Springer, Cellular and Molecular Life Sciences, 1(81), 2024
DOI: 10.1007/s00018-024-05208-0
Full text: Unavailable
AbstractBiological sex is a key variable influencing many physiological systems. Disease prevalence as well as treatment success can be modified by sex. Differences emerge already early in life and include pregnancy complications and adverse birth outcomes. The placenta is a critical organ for fetal development and shows sex-based differences in the expression of hormones and cytokines. Epigenetic regulation, such as DNA methylation (DNAm), may underlie the previously reported placental sexual dimorphism. We associated placental DNAm with fetal sex in three cohorts. Individual cohort results were meta-analyzed with random-effects modelling.
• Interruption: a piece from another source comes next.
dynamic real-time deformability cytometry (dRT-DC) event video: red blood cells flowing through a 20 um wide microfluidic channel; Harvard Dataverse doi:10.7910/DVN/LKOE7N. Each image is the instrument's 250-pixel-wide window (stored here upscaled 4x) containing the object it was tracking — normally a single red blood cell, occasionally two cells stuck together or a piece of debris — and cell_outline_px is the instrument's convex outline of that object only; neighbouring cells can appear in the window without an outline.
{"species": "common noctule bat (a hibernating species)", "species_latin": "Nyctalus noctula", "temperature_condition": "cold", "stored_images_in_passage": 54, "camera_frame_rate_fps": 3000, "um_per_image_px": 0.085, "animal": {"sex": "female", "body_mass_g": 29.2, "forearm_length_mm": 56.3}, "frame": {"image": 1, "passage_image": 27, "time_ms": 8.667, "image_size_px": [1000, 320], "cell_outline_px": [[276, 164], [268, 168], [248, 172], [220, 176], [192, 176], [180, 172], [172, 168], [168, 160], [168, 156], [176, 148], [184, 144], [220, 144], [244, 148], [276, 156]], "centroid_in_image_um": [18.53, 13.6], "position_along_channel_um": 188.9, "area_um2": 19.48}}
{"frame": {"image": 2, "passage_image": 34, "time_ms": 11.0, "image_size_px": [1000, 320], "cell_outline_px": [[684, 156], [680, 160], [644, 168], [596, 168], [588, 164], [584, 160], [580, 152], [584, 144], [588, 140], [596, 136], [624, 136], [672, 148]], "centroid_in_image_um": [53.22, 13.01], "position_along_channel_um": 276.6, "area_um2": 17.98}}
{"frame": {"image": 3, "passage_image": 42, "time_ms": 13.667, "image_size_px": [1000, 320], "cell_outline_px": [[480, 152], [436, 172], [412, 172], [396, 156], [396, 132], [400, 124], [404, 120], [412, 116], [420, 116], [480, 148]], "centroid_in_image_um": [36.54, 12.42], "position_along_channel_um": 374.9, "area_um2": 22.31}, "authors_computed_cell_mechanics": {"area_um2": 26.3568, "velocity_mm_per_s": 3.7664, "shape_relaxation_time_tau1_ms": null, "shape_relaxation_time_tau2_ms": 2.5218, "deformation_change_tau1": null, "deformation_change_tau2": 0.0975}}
CpG-sites differentially methylated with sex were further investigated regarding pathway enrichment, overlap with methylation quantitative trait loci (meQTLs), and hits from phenome-wide association studies (PheWAS). We evaluated the consistency of findings across tissues (CVS, i.e. chorionic villus sampling from early placenta, and cord blood) as well as with gene expression. We identified 10,320 epigenome-wide significant sex-differentially methylated probes (DMPs) spread throughout the epigenome of the placenta at birth. Most DMPs presented with lower DNAm levels in females. DMPs mapped to genes upregulated in brain, were enriched for neurodevelopmental pathways and significantly overlapped with meQTLs and PheWAS hits. Effect sizes were moderately correlated between CVS and placenta at birth, but only weakly correlated between birth placenta and cord blood. Sex differential gene expression in birth placenta was less pronounced and implicated genetic regions only marginally overlapped with those associated with differential DNAm. Our study provides an integrative perspective on sex-differential DNAm in perinatal tissues underscoring the possible link between placenta and brain.